Repeat the lines from the one containing "kami mengimbau untuk" through the last line of the data, exactly, pictures omitted.

(Dataset entries)
============================================================
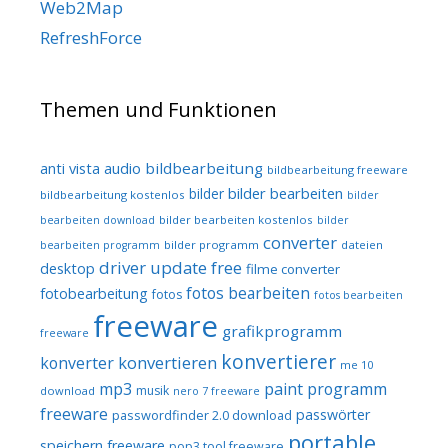
Web2Map
RefreshForce
Themen und Funktionen
audio
bildbearbeitung
anti vista
bildbearbeitung freeware
bilder bearbeiten
bilder
bildbearbeitung kostenlos
bilder
bilder bearbeiten kostenlos
bearbeiten download
bilder
converter
bilder programm
dateien
bearbeiten programm
driver update free
desktop
filme converter
fotos bearbeiten
fotobearbeitung
fotos
fotos bearbeiten
freeware
grafikprogramm
freeware
konvertierer
konvertieren
konverter
me 10
mp3
paint programm
musik
download
nero 7 freeware
freeware
passwörter
passwordfinder 2.0 download
portable
speichern freeware
pop3 tool freeware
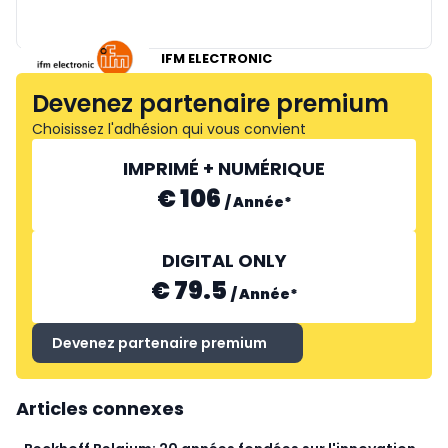
PILZ
IFM ELECTRONIC
Devenez partenaire premium
Choisissez l'adhésion qui vous convient
IMPRIMÉ + NUMÉRIQUE
€ 106
/
Année
*
DIGITAL ONLY
€ 79.5
/
Année
*
Devenez partenaire premium
Articles connexes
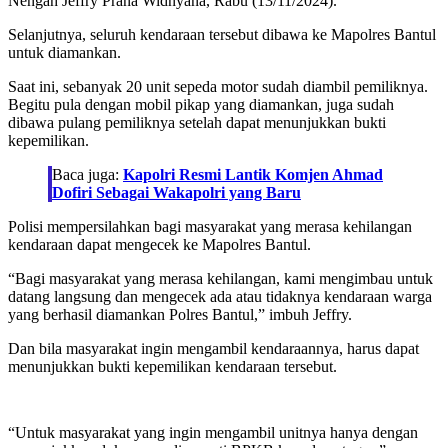
Nengah Jeffry Prana Widnyana, Rabu (13/11/2024).
Selanjutnya, seluruh kendaraan tersebut dibawa ke Mapolres Bantul
untuk diamankan.
Saat ini, sebanyak 20 unit sepeda motor sudah diambil pemiliknya.
Begitu pula dengan mobil pikap yang diamankan, juga sudah
dibawa pulang pemiliknya setelah dapat menunjukkan bukti
kepemilikan.
Baca juga:
Kapolri Resmi Lantik Komjen Ahmad
Dofiri Sebagai Wakapolri yang Baru
Polisi mempersilahkan bagi masyarakat yang merasa kehilangan
kendaraan dapat mengecek ke Mapolres Bantul.
“Bagi masyarakat yang merasa kehilangan, kami mengimbau untuk
datang langsung dan mengecek ada atau tidaknya kendaraan warga
yang berhasil diamankan Polres Bantul,” imbuh Jeffry.
Dan bila masyarakat ingin mengambil kendaraannya, harus dapat
menunjukkan bukti kepemilikan kendaraan tersebut.
“Untuk masyarakat yang ingin mengambil unitnya hanya dengan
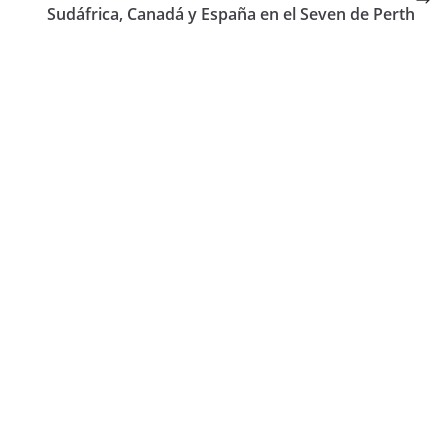
Sudáfrica, Canadá y España en el Seven de Perth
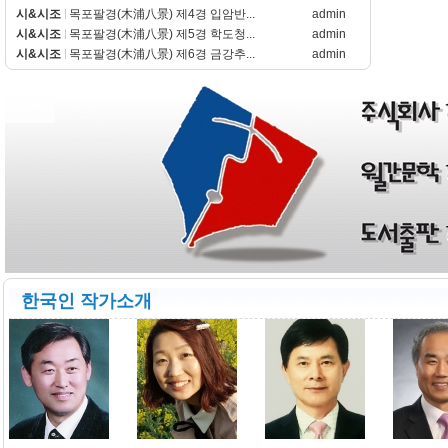
시&시조
목포팔경(木浦八景) 제4경 입암반...
admin
시&시조
목포팔경(木浦八景) 제5경 학도청...
admin
시&시조
목포팔경(木浦八景) 제6경 금강추...
admin
한국인 작가소개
============================================================
ANSWER SECTION:
“Bagi masyarakat yang merasa kehilangan, kami mengimbau untuk
datang langsung dan mengecek ada atau tidaknya kendaraan warga
yang berhasil diamankan Polres Bantul,” imbuh Jeffry.
Dan bila masyarakat ingin mengambil kendaraannya, harus dapat
menunjukkan bukti kepemilikan kendaraan tersebut.
“Untuk masyarakat yang ingin mengambil unitnya hanya dengan
Sudáfrica, Canadá y España en el Seven de Perth
시&시조
목포팔경(木浦八景) 제4경 입암반...
admin
시&시조
목포팔경(木浦八景) 제5경 학도청...
admin
시&시조
목포팔경(木浦八景) 제6경 금강추...
admin
한국인 작가소개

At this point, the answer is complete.